-- Exercise --
Express the text read from each of the items below as a single JSON list of strings, with one string per line and no blank lines. Cover every item, and leave the pictures out of the answer.

-- Excerpted data --
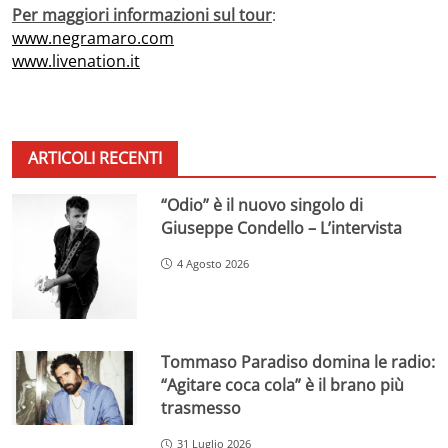
Per maggiori informazioni sul tour
:
www.negramaro.com
www.livenation.it
ARTICOLI RECENTI
“Odio” è il nuovo singolo di
Giuseppe Condello – L’intervista
4 Agosto 2026
Tommaso Paradiso domina le radio:
“Agitare coca cola” è il brano più
trasmesso
31 Luglio 2026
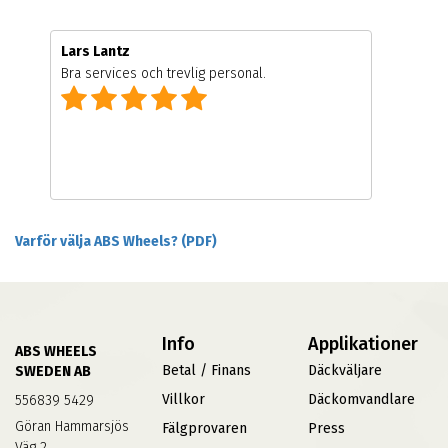
Lars Lantz
Bra services och trevlig personal.
Varför välja ABS Wheels? (PDF)
Info
Applikationer
ABS WHEELS
Betal / Finans
Däckväljare
SWEDEN AB
Villkor
Däckomvandlare
556839 5429
Göran Hammarsjös
Fälgprovaren
Press
Väg 2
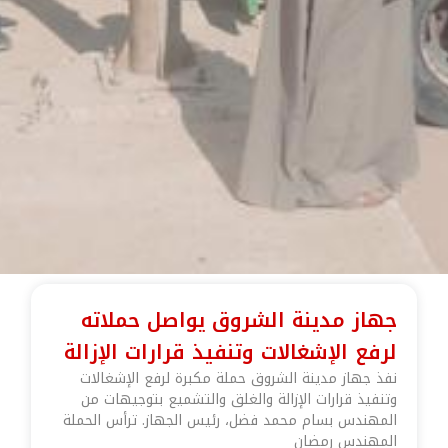
جهاز مدينة الشروق يواصل حملاته
لرفع الإشغالات وتنفيذ قرارات الإزالة
نفذ جهاز مدينة الشروق حملة مكبرة لرفع الإشغالات
وتنفيذ قرارات الإزالة والغلق والتشميع بتوجيهات من
المهندس بسام محمد فضل، رئيس الجهاز. ترأس الحملة
المهندس رمضان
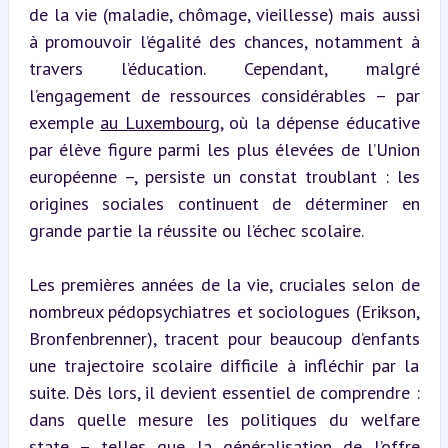
de la vie (maladie, chômage, vieillesse) mais aussi 
à promouvoir l’égalité des chances, notamment à 
travers l’éducation. Cependant, malgré 
l’engagement de ressources considérables – par 
exemple 
au Luxembourg
, où la dépense éducative 
par élève figure parmi les plus élevées de l’Union 
européenne –, persiste un constat troublant : les 
origines sociales continuent de déterminer en 
grande partie la réussite ou l’échec scolaire.
Les premières années de la vie, cruciales selon de 
nombreux pédopsychiatres et sociologues (Erikson, 
Bronfenbrenner), tracent pour beaucoup d’enfants 
une trajectoire scolaire difficile à infléchir par la 
suite. Dès lors, il devient essentiel de comprendre : 
dans quelle mesure les politiques du welfare 
state – telles que la généralisation de l’offre 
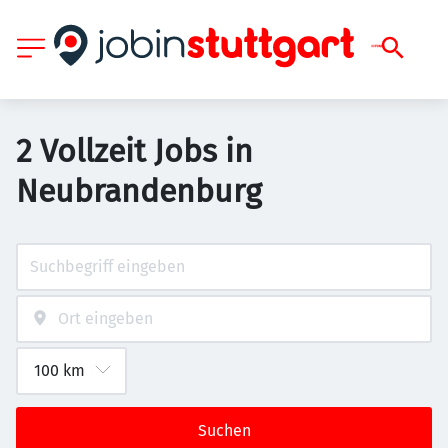
2 Vollzeit Jobs in
Neubrandenburg
Suchen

-- Answer area --
[
  "Per maggiori informazioni sul tour",
  ":",
  "www.negramaro.com",
  "www.livenation.it",
  "ARTICOLI RECENTI",
  "“Odio” è il nuovo singolo di",
  "Giuseppe Condello – L’intervista",
  "4 Agosto 2026",
  "Tommaso Paradiso domina le radio:",
  "“Agitare coca cola” è il brano più",
  "trasmesso",
  "31 Luglio 2026",
  "Lars Lantz",
  "Bra services och trevlig personal.",
  "Varför välja ABS Wheels? (PDF)",
  "Info",
  "Applikationer",
  "ABS WHEELS",
  "Betal / Finans",
  "Däckväljare",
  "SWEDEN AB",
  "Villkor",
  "Däckomvandlare",
  "556839 5429",
  "Göran Hammarsjös",
  "Fälgprovaren",
  "Press",
  "Väg 2",
  "جهاز مدينة الشروق يواصل حملاته",
  "لرفع الإشغالات وتنفيذ قرارات الإزالة",
  "نفذ جهاز مدينة الشروق حملة مكبرة لرفع الإشغالات",
  "وتنفيذ قرارات الإزالة والغلق والتشميع بتوجيهات من",
  "المهندس بسام محمد فضل، رئيس الجهاز. ترأس الحملة",
  "المهندس رمضان",
  "de la vie (maladie, chômage, vieillesse) mais aussi ",
  "à promouvoir l’égalité des chances, notamment à ",
  "travers l’éducation. Cependant, malgré ",
  "l’engagement de ressources considérables – par ",
  "exemple ",
  "au Luxembourg",
  ", où la dépense éducative ",
  "par élève figure parmi les plus élevées de l’Union ",
  "européenne –, persiste un constat troublant : les ",
  "origines sociales continuent de déterminer en ",
  "grande partie la réussite ou l’échec scolaire.",
  "Les premières années de la vie, cruciales selon de ",
  "nombreux pédopsychiatres et sociologues (Erikson, ",
  "Bronfenbrenner), tracent pour beaucoup d’enfants ",
  "une trajectoire scolaire difficile à infléchir par la ",
  "suite. Dès lors, il devient essentiel de comprendre : ",
  "dans quelle mesure les politiques du welfare ",
  "state – telles que la généralisation de l’offre ",
  "2 Vollzeit Jobs in",
  "Neubrandenburg",
  "Suchen"
]